Après avoir abaissé de quatre crans la note du Portugal, l’agence de notation Moody’s a évoqué mardi soir l’éventualité d’un deuxième plan de soutien à Lisbonne. Une trajectoire qui rappelle celle de la Grèce. À raison ?
Mardi soir, Moody’s a abaissé de quatre crans la note du Portugal. L’agence de notation
a estimé que Lisbonne ne pourrait probablement pas honorer ses promesses de réduction des déficits. Conséquence directe : le Portugal va avoir de plus en plus de mal à trouver de l’argent sur les marchés financiers. Dans ces conditions, Moody’s évoque le spectre d’un deuxième plan de sauvetage européen, après celui de 78 milliards d'euros débloqué en mai 2011 comme seule solution.
La situation du Portugal rappelle la trajectoire grecque. Athènes doit en effet bénéficier d’un deuxième plan de soutien de l’Union européenne (UE) et du Fonds monétaire international (FMI). Sabine Le Bayon, économiste spécialiste de la zone euro à l’Observatoire français des conjonctures économique (OFCE), analyse pour France 24 la pertinence du parallèle entre les deux pays.
France 24 : Le Portugal est-il condamné à suivre la "trajectoire grecque" ?
Sabine Le Bayon : Il y a un même mécanisme à l’œuvre dans les deux pays. Après le premier plan de soutien international, le Portugal, à l'instar de la Grèce, a dû instaurer une cure d’austérité afin d’améliorer ses finances publiques. Mais ces mesures plongent, au moins, le pays dans la récession pour les deux prochaines années. Sans croissance, les objectifs de réduction des déficits sont difficiles à atteindre, car le pays ne génère pas assez de rentrées fiscales.
C’est donc un même cercle vicieux au Portugal et en Grèce : la rigueur imposée par l’UE et le FMI, en échange de leur soutien financier, met à mal les efforts demandés aux deux États pour réduire leur déficit. Du coup, ils rencontrent davantage de difficulté à trouver de l’argent sur des marchés financiers, ces derniers leur faisant de moins en moins confiance.
F24 : Pourtant, la situation du Portugal n’est pas aussi détériorée qu’en Grèce...
S. Le B. : Exact ! Le déficit du Portugal s’élève à 93% du PIB alors qu’en Grèce il est de 144%. On pourrait donc penser que Lisbonne ne devrait pas avoir à subir le même sort qu’Athènes.
Mais cette différence importe peu.

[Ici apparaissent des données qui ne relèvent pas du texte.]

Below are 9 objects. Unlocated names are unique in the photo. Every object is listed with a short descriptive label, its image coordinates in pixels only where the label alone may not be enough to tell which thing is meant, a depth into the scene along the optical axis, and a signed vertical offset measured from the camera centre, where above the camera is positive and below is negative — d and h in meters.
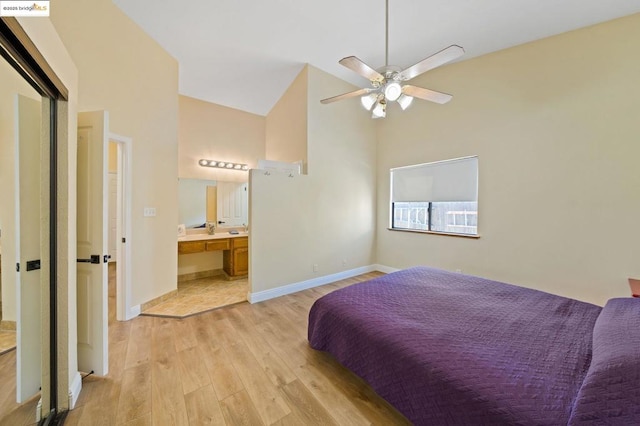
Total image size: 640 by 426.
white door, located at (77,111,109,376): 1.72 -0.10
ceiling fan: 1.71 +1.10
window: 3.54 +0.25
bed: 0.91 -0.74
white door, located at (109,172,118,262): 4.82 -0.13
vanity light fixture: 4.36 +0.89
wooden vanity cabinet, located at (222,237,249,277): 4.18 -0.86
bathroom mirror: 4.24 +0.14
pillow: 0.80 -0.64
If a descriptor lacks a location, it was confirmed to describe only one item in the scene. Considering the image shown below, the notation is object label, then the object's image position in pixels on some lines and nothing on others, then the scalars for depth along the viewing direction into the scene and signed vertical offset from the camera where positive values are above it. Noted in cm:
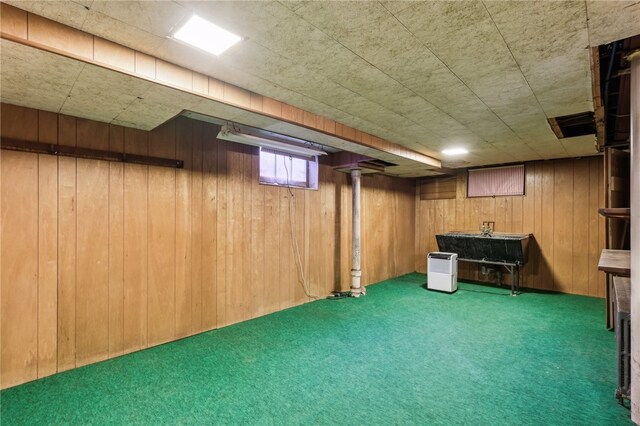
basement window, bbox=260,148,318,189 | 399 +60
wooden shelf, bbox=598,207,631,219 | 192 +0
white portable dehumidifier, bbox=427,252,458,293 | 503 -99
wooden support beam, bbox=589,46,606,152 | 183 +88
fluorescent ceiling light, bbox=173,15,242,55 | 151 +92
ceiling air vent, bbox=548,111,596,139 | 297 +93
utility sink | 484 -57
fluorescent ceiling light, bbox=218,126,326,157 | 308 +77
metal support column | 491 -34
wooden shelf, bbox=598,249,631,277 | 187 -34
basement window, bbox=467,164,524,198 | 553 +58
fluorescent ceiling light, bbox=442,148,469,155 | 434 +89
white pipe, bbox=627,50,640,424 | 173 -10
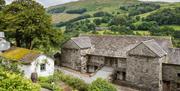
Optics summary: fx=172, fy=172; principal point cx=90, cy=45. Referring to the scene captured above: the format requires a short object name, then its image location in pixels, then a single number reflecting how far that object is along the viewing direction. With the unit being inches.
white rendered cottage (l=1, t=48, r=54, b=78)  990.7
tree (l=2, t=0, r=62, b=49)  1170.9
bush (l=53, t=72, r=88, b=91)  935.1
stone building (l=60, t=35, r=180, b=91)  1002.0
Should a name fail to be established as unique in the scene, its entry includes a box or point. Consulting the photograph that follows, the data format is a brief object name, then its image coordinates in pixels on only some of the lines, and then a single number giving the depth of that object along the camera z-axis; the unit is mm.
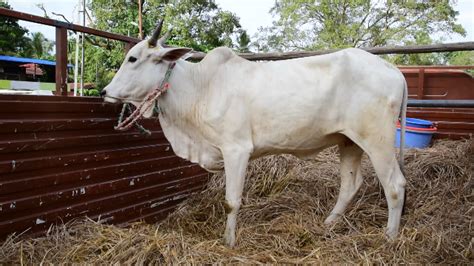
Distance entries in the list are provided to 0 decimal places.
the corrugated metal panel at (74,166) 2680
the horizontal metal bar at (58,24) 2662
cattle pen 2684
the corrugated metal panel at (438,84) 6426
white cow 3162
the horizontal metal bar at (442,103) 3928
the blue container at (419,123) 5004
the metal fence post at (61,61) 3086
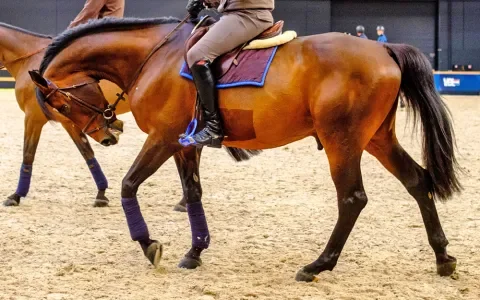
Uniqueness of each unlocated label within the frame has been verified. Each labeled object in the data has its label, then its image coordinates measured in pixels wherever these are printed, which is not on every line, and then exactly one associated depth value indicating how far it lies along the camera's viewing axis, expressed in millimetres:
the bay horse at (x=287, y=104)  3908
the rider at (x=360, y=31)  15743
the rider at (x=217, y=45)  4039
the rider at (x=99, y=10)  6415
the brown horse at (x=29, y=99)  6363
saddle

Seul l’avis des marchés compte. S’ils se détournent d’un pays, ce dernier n’a plus de moyen de se financer et il lui est donc beaucoup plus difficile d’honorer ses dettes. Dans cette situation, le Portugal - comme la Grèce - est soumis au bon vouloir des investisseurs, qui agissent en fonction des évaluations émises par les agences de notation.
F24 : Dans ces conditions, est-ce que la question d’une éventuelle restructuration de la dette portugaise, comme évoqué pour la Grèce, se pose ?
S. Le B. : On n’en est pas à ce stade. Mais comme la dynamique à l’œuvre dans les deux pays semble similaire, c’est une question qui pourrait se poser prochainement.
F24 : L’autre élément qui semble rapprocher les deux pays est le rôle tenu par les agences de notation…
S. Le B. : Oui, dans les deux cas, il y a un effet de dramatisation de la situation après l’intervention des agences. Une baisse de quatre crans, comme celle décidée par Moody’s pour le Portugal, c’est énorme. Ces
agences que l’on a accusées de laxisme lors du déclenchement de la crise économique cherchent, avec la crise de la zone euro, à prouver qu’elles peuvent être plus dures. Mais elles alimentent surtout les problèmes de financement rencontrés par le Portugal et la Grèce.